Reproduce the records below exactly, but only between the lines holding "left knee: (596, 1883)" and "left ankle: (187, 1632)", inclusive.

»»

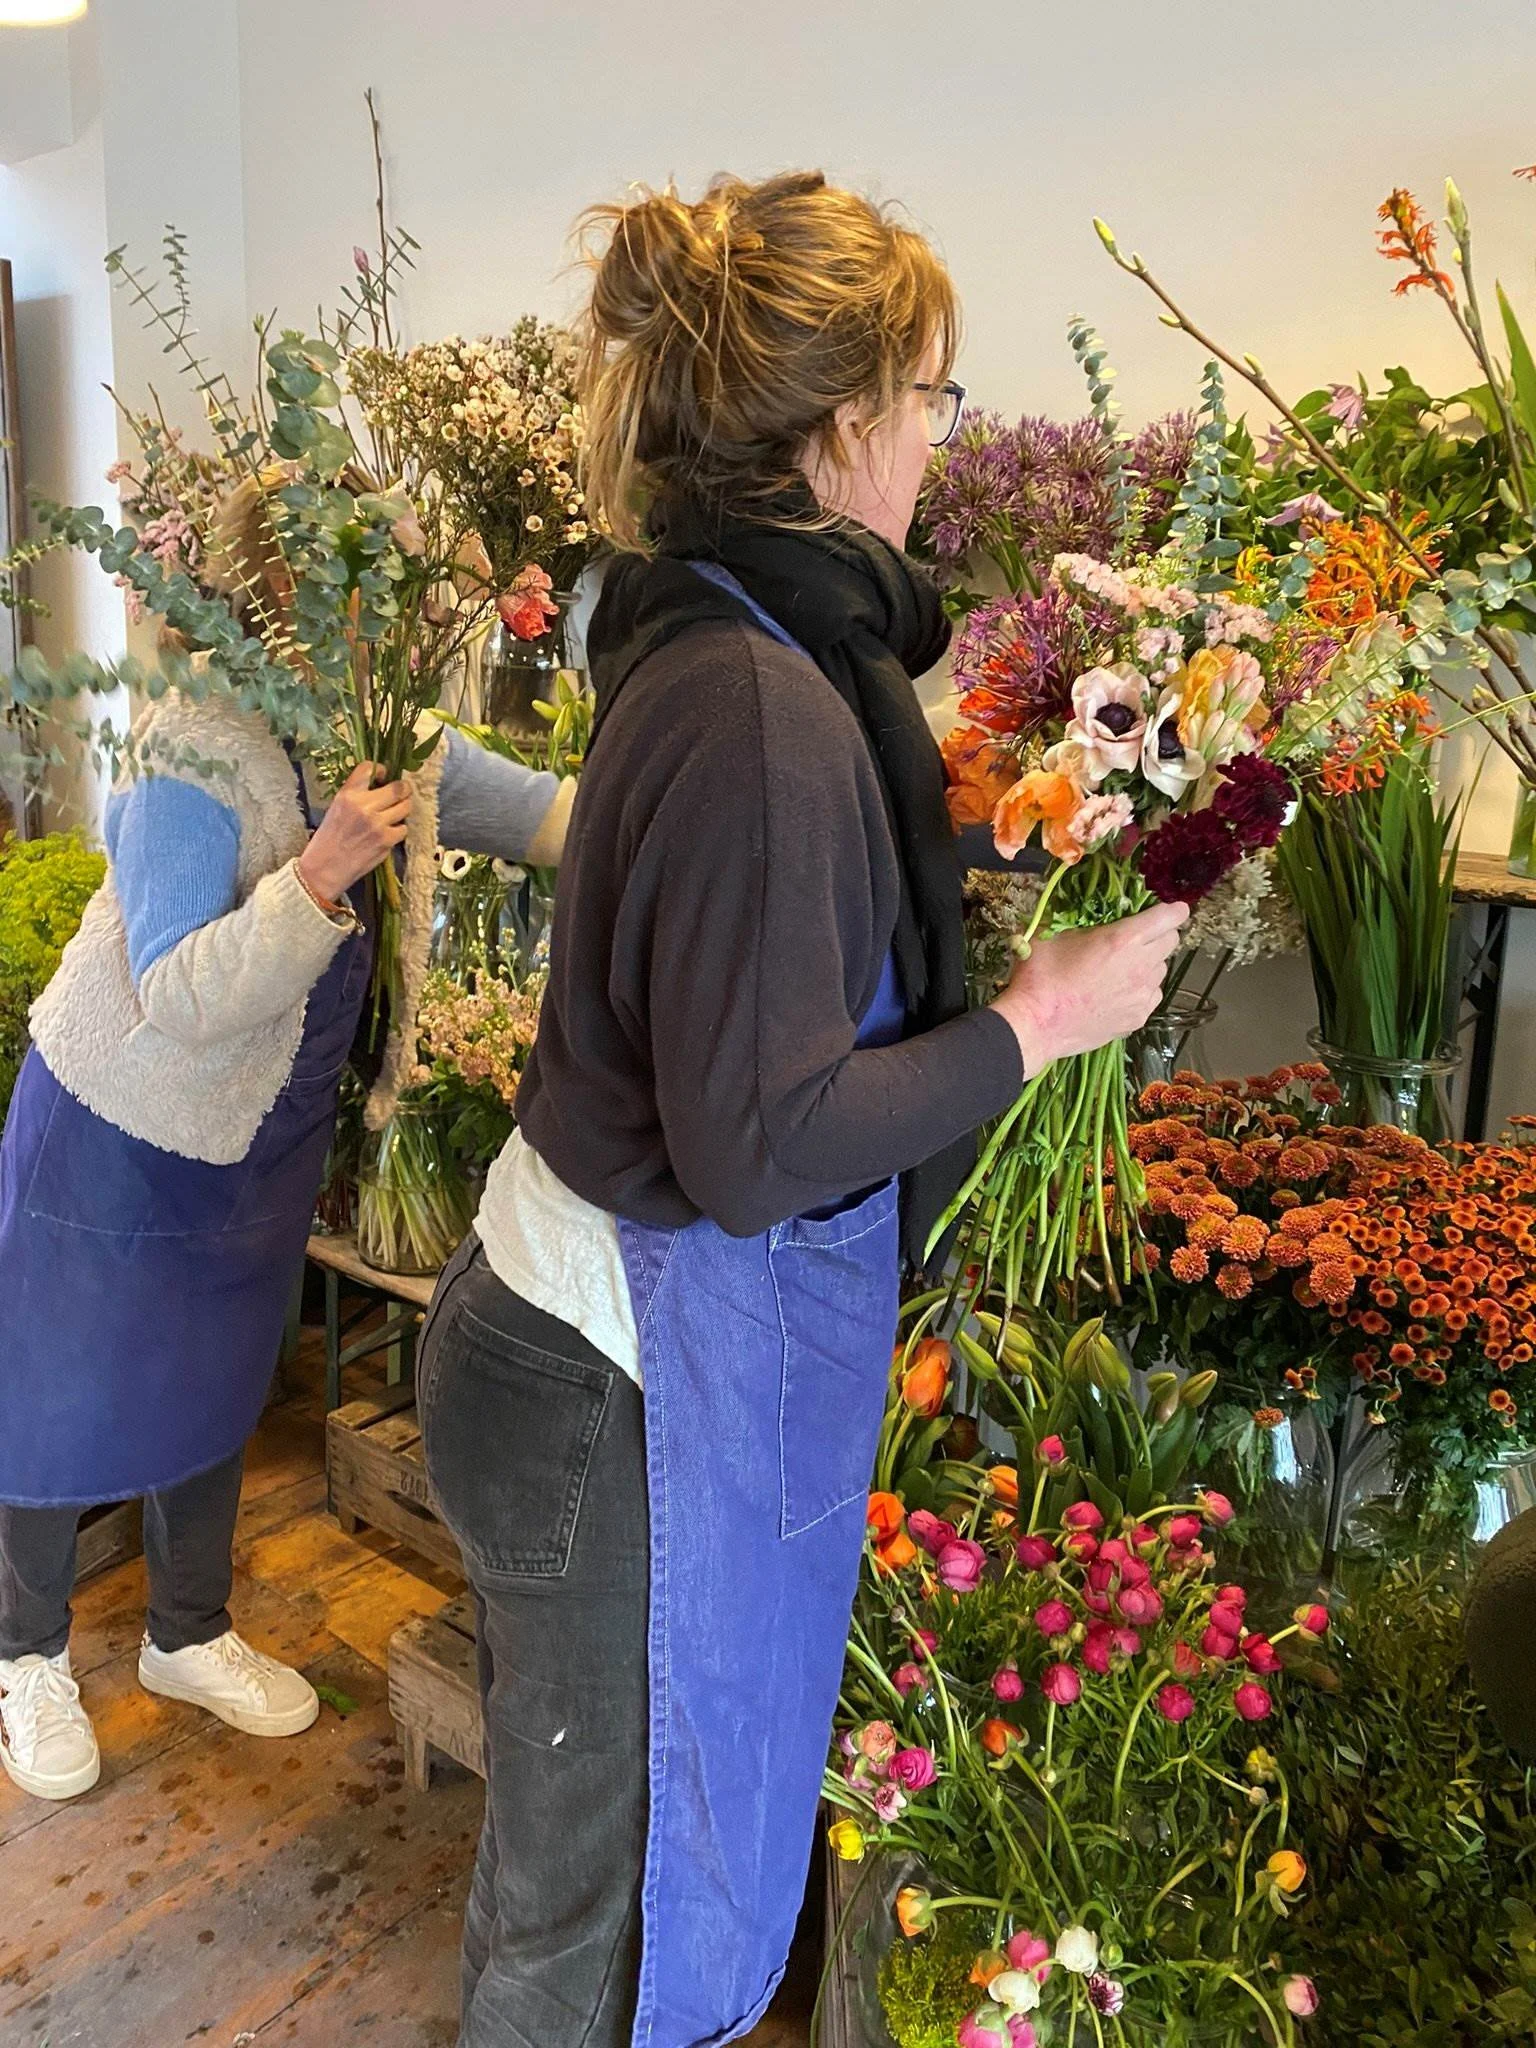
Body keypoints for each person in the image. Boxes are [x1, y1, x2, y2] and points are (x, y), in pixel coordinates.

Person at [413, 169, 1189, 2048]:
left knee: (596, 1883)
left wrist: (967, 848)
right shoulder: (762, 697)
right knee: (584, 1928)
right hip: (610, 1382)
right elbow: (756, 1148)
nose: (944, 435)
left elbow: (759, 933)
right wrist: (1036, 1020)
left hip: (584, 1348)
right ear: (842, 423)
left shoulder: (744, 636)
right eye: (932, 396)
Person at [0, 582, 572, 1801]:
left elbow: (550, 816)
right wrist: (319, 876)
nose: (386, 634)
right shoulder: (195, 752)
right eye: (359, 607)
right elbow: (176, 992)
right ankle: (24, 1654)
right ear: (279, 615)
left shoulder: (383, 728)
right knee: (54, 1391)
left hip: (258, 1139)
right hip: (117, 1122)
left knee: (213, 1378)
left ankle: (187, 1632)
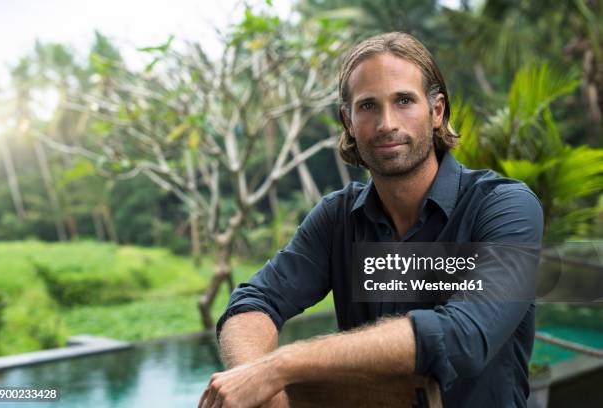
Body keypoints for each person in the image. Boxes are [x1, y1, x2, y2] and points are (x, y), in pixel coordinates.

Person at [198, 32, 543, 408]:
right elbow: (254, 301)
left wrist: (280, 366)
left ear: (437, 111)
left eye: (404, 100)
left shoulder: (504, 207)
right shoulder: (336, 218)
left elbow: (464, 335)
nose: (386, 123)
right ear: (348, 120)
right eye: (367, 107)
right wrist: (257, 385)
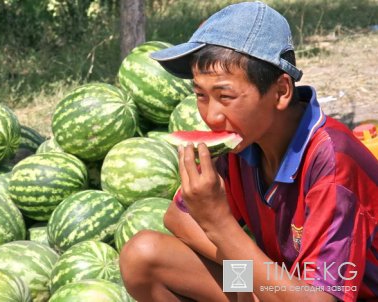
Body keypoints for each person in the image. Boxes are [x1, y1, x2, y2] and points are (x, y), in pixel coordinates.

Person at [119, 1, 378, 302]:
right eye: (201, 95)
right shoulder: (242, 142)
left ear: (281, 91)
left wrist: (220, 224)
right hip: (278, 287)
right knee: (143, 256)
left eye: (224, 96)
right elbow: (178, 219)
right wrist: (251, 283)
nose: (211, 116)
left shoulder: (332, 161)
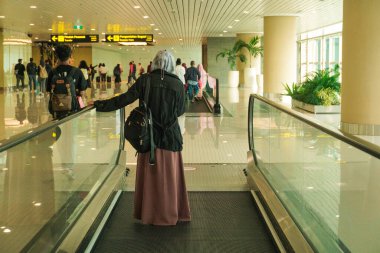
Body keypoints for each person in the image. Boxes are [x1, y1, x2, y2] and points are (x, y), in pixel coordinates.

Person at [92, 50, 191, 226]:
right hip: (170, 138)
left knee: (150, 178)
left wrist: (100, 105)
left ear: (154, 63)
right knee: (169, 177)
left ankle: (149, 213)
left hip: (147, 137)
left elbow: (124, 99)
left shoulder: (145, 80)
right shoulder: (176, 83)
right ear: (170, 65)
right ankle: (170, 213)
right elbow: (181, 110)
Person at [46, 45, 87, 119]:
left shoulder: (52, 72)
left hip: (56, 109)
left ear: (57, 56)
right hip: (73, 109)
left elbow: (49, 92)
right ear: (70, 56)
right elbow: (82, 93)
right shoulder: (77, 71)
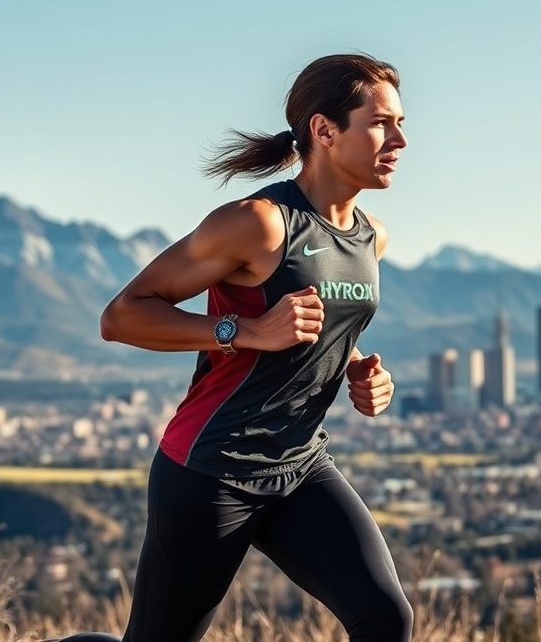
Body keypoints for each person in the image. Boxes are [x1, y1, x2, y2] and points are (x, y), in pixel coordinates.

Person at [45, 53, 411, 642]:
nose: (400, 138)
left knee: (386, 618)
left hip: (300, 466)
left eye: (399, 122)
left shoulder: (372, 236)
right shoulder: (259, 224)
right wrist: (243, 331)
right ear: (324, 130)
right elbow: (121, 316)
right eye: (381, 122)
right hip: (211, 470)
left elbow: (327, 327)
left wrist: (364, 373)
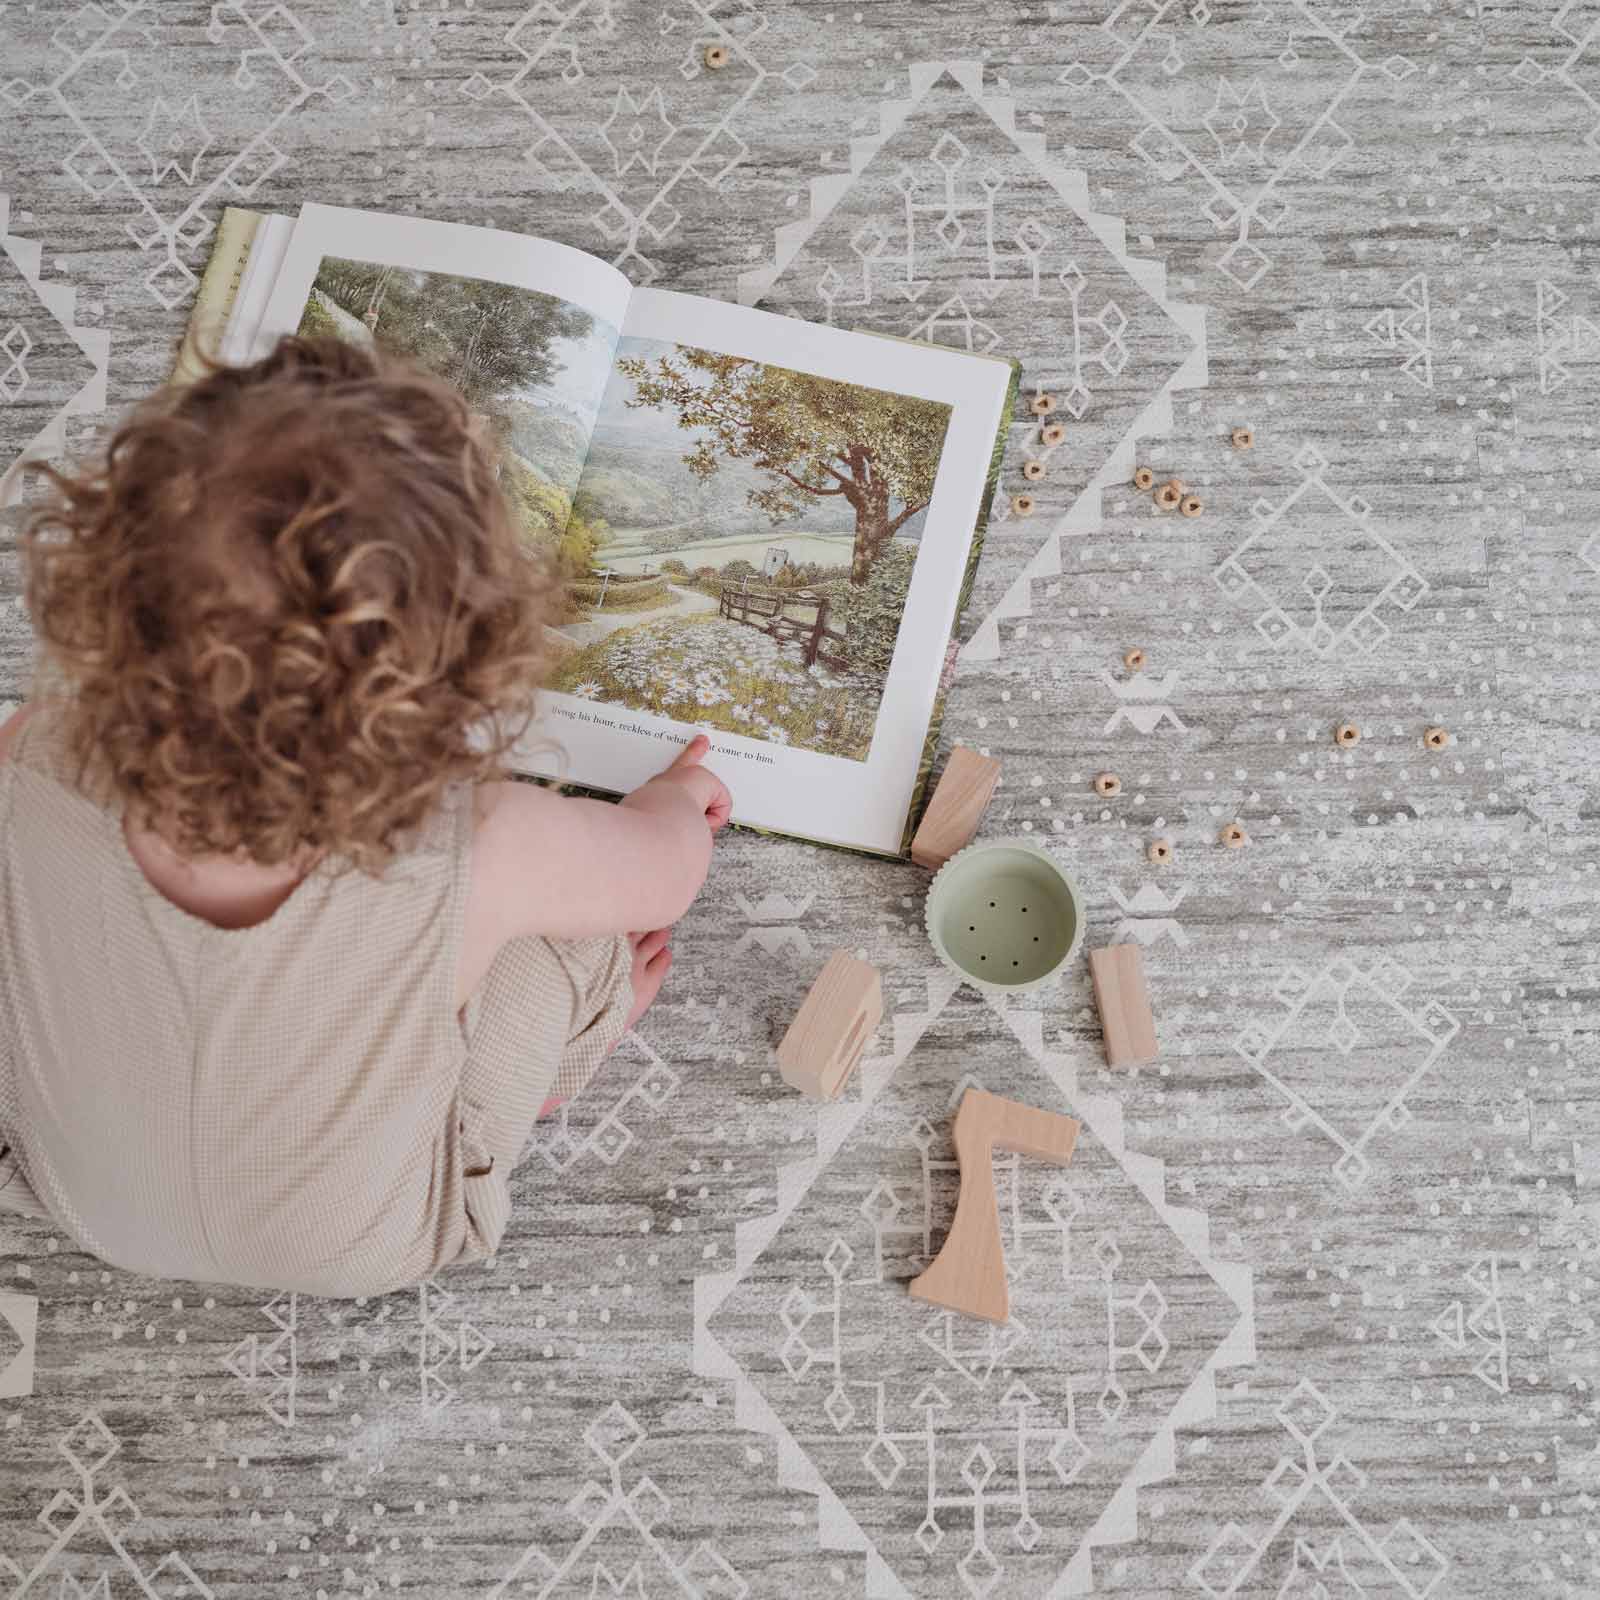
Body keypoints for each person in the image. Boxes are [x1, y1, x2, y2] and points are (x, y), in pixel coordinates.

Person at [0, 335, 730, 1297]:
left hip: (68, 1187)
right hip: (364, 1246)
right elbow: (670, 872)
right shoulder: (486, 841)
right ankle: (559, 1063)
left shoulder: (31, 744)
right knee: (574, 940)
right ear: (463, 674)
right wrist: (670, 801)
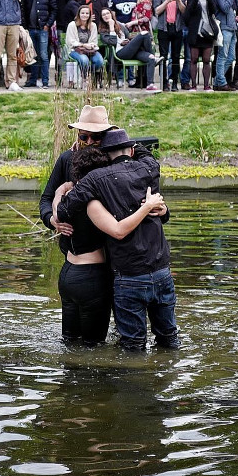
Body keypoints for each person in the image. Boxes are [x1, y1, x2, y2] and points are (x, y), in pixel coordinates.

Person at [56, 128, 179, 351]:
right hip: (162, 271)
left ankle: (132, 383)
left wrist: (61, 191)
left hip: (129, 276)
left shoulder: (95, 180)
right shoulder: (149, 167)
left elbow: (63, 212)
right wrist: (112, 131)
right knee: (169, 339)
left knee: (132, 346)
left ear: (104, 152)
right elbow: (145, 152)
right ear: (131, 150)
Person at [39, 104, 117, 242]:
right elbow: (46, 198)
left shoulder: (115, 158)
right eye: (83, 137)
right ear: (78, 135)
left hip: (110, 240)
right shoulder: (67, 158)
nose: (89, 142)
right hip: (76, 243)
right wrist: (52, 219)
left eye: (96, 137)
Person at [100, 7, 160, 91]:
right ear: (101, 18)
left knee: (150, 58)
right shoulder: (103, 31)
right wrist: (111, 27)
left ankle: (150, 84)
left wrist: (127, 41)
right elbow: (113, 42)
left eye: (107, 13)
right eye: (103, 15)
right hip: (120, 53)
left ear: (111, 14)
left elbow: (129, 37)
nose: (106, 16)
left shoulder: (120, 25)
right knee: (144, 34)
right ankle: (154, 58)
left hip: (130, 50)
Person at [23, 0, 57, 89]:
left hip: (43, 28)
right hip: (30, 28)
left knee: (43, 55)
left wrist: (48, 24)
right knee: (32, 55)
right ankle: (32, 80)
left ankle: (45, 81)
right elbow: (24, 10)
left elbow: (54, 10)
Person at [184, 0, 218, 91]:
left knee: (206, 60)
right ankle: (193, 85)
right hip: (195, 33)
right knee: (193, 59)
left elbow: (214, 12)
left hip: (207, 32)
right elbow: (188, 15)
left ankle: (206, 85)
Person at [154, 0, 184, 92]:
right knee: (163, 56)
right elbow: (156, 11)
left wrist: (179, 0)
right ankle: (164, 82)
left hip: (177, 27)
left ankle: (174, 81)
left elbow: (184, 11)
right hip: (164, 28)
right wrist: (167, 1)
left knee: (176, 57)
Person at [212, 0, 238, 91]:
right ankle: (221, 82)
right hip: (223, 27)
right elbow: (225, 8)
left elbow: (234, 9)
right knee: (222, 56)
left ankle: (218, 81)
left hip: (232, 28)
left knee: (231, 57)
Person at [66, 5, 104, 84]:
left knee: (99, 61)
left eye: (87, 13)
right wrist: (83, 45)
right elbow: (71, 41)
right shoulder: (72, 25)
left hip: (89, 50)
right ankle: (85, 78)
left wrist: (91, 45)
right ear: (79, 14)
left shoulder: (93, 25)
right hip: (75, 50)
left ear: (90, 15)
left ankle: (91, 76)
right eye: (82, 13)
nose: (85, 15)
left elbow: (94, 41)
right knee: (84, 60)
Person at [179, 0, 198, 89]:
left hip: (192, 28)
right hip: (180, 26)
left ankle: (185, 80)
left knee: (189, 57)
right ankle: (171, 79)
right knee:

««

▶ Exercise solution
left knee: (596, 1883)
left wrist: (967, 848)
right shoulder: (762, 697)
right knee: (584, 1928)
right hip: (610, 1382)
right elbow: (756, 1148)
nose: (944, 435)
left elbow: (759, 933)
right wrist: (1036, 1020)
left hip: (584, 1348)
right ear: (842, 423)
left shoulder: (744, 636)
right eye: (932, 396)
Person at [0, 582, 572, 1801]:
left elbow: (550, 816)
right wrist: (319, 876)
nose: (386, 634)
right shoulder: (195, 752)
right eye: (359, 607)
right elbow: (176, 992)
right ankle: (24, 1654)
right ear: (279, 615)
left shoulder: (383, 728)
right knee: (54, 1391)
left hip: (258, 1139)
right hip: (117, 1122)
left knee: (213, 1378)
left ankle: (187, 1632)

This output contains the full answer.